Sua casa era um carro abandonado. Você era magrelo e bravo. Num dia de frio e chuva, deixamos você entrar na garagem e da garagem você foi ficando e ficando e nunca mais saiu.
E era você quem me levava pra escola e, quando eu voltava, era quem vinha correndo me receber. E você não sabia brincar de bola, só sabia correr de um lado pro outro e agarrar a barra da minha calça.
E você conheceu todos meus namorados, avançou em todos os meus amigos e mordeu todos os motoqueiros, entregadores de água, carteiros, manicures,... E nos dias de churrasco, não mordia ninguém.

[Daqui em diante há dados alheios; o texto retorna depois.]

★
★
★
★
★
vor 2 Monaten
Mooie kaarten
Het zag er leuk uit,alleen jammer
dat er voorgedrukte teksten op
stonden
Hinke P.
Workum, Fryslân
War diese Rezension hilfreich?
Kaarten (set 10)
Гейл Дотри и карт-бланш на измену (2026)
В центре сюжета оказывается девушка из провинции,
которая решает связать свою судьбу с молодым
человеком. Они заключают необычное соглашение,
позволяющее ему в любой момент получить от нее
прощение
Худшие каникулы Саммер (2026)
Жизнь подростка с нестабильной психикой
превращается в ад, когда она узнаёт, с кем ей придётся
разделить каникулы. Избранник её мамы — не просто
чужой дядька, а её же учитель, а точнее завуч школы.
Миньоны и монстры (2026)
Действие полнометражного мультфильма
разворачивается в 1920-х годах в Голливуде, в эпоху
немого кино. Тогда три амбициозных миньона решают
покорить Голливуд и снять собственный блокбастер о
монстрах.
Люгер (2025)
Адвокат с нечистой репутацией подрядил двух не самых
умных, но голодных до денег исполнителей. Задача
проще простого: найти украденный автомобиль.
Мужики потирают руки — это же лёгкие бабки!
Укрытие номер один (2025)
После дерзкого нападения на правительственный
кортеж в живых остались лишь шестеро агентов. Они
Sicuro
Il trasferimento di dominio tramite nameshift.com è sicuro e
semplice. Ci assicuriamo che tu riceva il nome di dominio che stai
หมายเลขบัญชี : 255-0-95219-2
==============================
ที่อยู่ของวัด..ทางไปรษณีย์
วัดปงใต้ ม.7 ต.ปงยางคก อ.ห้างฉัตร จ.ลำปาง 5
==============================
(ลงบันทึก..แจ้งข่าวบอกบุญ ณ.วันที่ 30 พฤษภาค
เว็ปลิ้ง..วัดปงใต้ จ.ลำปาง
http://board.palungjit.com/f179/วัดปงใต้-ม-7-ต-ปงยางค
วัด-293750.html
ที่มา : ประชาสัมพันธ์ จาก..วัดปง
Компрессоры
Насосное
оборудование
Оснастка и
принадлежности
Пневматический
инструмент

E foi com você que eu vi o pôr-do-sol mais rosado em uma das vezes que deitamos no chão da garagem porque fazia calor. E era só pra você que eu chorava escondida no quintal com vergonha das minhas dores. E era com você que eu dividia a comida que eu não aguentava, meu moletom velho quando esfriava e minha cantoria nos dias de alegria.
E eu acordava e corria abrir a porta da cozinha pra te pegar ainda dormindo e colocar meu pé debaixo da sua cabeça, só pra você morder meu dedo pedindo carinho.
E eu nunca parei minhas coisas e nem nunca levantei da minha cama pra te ver. Mas você sempre levantava quando eu chegava de madrugada e me olhava como se perguntasse: “isso são horas?”.
E foram 10 anos somando momentos gostosos. 10 anos que você me fez sorrir só por te ver dormindo. 10 anos e nunca brigamos. 10 anos! E tudo acabado debaixo da roda de um caminhão na frente do meu portão.